人口100000人であり、平均年齢は40歳だ。

セールスマンB‘は、ある村B’へ向かった。
そこは人口5800人だが平均年齢が20歳と若い。

B‘村は学園都市であり、学生の寮が多く一人暮らししていたり、ルームシェアで生活している学園の生徒が多かったのだ。

彼らの商材は学生向けの学習補完教材で、これは国の補助金も出る。
セールスマンB’は目覚しい成果を挙げているのだが、そのことは会社で情報をシェアしなければ他のセールスマンには伝わらない。

人間社会は共同体と言えども競争社会であるために、こうした事態が起こる。

しかし蟻や蜂などの真性社会は個の概念が無いために群生・組織のために最善の態度をとる。


この蟻や蜂の行動を研究していた研究者は、会社Aにセールスマンの成果と分析結果を情報共有することを提案した。
各自が個別に挙げる成績によって会社が利益を得ることよりも、各自の情報を共有して全体として成績を高めた方が会社全体の売り上げが上がり、そのことが個々にボーナスとして配給され、ウィンウィンの関係になるからだ。



現代では当たり前のように行われている連絡報告の義務は、こうした過去の経緯がある。
個別主義や能力主義、成果報酬主義など、個人を賞賛する制度はOJTやノウハウ共有を阻害するため、現代ではあまり向いていないと言える。

人にはフェロモンを道に塗布するなどという能力は無いために、情報ツールを使って各自が共有する手段を得た。
行動は蟻と似たような感じになり、最短ルートで潜在顧客エリアを開拓できたのである。




蟻と似た真性社会では蜂の群生がある。
蜂はとても面白い。

刺される危険があるために、間近で観察することはできないが、彼らには固体という概念が著しく低い。

まず働き蜂は全てメスであり、オスは巣の中でじっとしている。
働き蜂の中から選ばれた一匹がロイヤルゼリーを与え続けられ、嬢王蜂になる。

余談ではあるが、働き蜂の寿命が1ヶ月程度なのに対し、嬢王蜂は2年から4年も生きるのだ。
ロイヤルゼリーの効果がいかに絶大かわかるかもしれない。

働き蜂はメスであるが子孫繁栄には参加せず、ひたすら嬢王蜂のために餌場を探し、せっせと巣へ蜂蜜を持ち帰る。


ある一定の期間に達すると、嬢王蜂はオスを引き連れて後尾のために飛行する。
そこで一生分の精子を貯精嚢という場所へ溜め込み、2年から3年間蜂を生み続けるのだ、その数は1ヶ月2000匹程度。

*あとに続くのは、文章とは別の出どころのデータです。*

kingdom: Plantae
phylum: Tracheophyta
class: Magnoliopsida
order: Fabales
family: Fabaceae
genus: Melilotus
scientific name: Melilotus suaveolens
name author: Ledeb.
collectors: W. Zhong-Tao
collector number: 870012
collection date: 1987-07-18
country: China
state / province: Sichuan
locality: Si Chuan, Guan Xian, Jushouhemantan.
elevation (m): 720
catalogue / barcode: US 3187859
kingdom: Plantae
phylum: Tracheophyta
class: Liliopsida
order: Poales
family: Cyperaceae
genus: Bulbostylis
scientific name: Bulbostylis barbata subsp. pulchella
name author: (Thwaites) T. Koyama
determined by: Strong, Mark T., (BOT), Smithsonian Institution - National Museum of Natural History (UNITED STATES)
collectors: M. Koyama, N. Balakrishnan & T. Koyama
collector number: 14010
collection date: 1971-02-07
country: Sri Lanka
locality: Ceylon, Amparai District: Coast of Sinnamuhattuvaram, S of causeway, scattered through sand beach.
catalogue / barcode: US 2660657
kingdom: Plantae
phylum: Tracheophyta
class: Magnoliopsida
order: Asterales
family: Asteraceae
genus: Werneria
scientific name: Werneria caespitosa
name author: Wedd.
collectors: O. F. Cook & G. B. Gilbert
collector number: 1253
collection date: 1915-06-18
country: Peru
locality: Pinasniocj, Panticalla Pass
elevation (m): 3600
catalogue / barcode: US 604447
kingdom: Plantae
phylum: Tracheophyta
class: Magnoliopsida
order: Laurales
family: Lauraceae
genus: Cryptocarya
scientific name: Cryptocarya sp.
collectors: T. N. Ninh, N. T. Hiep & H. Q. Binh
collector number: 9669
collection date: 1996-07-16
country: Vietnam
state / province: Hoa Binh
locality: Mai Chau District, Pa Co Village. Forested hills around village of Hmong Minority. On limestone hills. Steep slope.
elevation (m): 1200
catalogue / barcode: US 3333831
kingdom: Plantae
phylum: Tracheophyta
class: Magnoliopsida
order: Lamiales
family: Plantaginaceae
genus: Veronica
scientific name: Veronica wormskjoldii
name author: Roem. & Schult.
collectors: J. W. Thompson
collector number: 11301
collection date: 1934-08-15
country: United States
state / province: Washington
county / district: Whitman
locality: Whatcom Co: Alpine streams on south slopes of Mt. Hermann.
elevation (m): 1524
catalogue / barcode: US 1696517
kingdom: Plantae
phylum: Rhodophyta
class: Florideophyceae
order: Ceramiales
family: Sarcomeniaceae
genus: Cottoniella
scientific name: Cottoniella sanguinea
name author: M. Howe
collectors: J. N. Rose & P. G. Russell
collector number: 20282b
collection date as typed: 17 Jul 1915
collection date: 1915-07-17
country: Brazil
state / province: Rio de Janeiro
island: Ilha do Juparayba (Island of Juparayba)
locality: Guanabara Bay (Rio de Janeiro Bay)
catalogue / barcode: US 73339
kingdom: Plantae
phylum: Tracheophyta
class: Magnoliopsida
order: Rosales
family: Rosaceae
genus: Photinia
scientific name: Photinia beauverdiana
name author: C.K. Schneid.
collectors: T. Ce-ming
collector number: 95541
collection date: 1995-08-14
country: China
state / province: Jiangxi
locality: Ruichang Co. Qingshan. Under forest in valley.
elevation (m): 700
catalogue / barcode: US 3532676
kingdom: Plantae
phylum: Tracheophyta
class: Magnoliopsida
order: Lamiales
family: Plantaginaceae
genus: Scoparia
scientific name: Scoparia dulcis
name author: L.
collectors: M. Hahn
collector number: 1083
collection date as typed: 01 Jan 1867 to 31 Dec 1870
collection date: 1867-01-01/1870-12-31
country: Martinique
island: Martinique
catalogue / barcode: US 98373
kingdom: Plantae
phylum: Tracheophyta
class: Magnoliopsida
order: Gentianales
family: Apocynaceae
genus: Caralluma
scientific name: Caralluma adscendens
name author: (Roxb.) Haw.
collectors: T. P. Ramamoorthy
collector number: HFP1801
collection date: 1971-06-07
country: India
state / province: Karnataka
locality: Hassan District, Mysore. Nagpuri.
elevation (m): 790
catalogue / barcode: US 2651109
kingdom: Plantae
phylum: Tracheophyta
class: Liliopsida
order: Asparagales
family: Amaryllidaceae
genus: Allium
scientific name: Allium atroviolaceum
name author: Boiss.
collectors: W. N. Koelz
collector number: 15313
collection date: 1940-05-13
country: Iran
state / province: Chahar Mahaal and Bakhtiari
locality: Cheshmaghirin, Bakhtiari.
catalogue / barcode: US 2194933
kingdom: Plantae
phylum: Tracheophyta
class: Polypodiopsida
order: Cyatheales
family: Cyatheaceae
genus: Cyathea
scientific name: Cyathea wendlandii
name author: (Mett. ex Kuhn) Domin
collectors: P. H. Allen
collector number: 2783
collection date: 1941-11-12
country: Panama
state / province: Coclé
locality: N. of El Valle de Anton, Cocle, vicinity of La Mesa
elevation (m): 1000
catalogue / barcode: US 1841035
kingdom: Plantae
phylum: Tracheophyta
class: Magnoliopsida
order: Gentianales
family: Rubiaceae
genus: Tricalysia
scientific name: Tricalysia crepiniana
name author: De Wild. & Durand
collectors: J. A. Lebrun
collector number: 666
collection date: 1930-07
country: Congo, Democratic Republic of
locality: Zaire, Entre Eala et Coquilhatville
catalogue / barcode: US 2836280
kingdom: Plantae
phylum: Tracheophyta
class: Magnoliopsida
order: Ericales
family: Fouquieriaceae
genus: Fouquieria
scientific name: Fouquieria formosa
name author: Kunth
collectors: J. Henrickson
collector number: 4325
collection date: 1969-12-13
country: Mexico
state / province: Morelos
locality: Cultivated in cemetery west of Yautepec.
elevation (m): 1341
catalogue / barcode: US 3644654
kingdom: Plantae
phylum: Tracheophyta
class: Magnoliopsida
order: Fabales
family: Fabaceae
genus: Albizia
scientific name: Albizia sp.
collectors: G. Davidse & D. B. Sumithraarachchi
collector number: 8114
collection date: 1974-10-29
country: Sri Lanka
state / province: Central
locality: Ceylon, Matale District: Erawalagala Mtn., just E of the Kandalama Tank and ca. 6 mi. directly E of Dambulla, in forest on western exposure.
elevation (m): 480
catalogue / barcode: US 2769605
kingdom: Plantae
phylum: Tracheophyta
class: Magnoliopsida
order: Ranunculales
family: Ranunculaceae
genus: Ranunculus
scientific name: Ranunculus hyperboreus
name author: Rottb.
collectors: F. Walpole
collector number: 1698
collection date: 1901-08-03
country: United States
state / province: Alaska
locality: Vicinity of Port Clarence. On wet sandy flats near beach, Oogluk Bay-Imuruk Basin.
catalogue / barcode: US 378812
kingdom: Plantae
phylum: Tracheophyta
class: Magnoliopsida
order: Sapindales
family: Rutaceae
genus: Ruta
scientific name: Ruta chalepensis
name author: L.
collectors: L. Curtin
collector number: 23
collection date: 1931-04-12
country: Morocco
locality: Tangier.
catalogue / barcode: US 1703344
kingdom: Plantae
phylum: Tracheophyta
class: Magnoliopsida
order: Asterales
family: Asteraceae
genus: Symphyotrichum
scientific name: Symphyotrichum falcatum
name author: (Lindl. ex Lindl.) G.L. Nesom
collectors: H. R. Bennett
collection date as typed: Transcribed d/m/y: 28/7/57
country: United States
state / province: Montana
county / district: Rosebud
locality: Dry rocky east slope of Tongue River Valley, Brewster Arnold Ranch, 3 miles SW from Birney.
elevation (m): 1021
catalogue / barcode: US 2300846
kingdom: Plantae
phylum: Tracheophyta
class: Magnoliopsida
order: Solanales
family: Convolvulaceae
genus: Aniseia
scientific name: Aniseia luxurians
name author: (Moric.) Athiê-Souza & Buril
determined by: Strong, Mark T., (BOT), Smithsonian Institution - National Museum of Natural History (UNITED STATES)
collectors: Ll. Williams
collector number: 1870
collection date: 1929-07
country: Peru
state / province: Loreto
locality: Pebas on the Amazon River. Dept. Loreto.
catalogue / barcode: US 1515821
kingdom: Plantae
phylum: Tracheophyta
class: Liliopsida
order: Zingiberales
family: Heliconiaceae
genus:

オスは悲惨で、後尾が終わった後はその場で息絶え、後尾ができなかったオスは巣に帰るものの、働き蜂によって巣から追い出され餓死する。
彼らは一度も狩をしたことがないので、追い出されても餌場を探す力がないのだ。


人の社会であれば、助け合いなどがある。
それは人は生育に時間がかかる上に、一人でも多くの人がいたほうが社会を維持するのに都合が良いからではないだろうかとも考えられる。
しかし社会性昆虫の蟻と蜂には助け合いという概念はほとんどない。

役立たない個体は容赦なく巣から追い出される。
また自分が働けなくなれば、自ら命を絶つ。

こうした選択をしたほうが群を維持するには最適だと判断するためであろう。


人間社会であれば、例えば働き蜂が働き続け、オスは何もしないという場合、私たちだけ働いて、君らはなぜ働かないんだ?とか、自由を求めて群から逃げ出す場合もあるだろう。
しかし、真正社会ではそれは無い。

個々の意識が完全に群生と共有されており、いうなれば人間一人の体の細胞のようなものなのかもしれない。
人の体の細胞が、となりの細胞の働き方について不平不満を言わないのと同じだ。



こうした現象を稀に人間社会でも見られる場合がある。
宗教団体、または強いカリスマを持ったリーダーのいる軍隊や慈善活動組織等だろう。

カリスマを持った教祖に対して信者が傾倒し、その集団の教えや利益のためならば、自らの行為や利得などはすべて提供しても良い。
中には命さえ捧げる現象さえ起こる。

これは蜂の社会に似ていると思うのは私だけだろうか。



どちらにも共通して言えるのは、蜂は嬢王蜂の存在、そして人間の場合にはカリスマを宿した人物の存在である。


そう考えると、個体の人は自分が強いリーダーシップを持っていないのだと自覚した場合、種の継承のために強いリーダーシップを持った人物を選び、そこに資源を集約して群生を強化するように無意識の貢献意欲が働くのかもしれない。



これはあくまでも私の推論なので、正解ではないと思うが、昆虫からは学ぶことが本当に多い。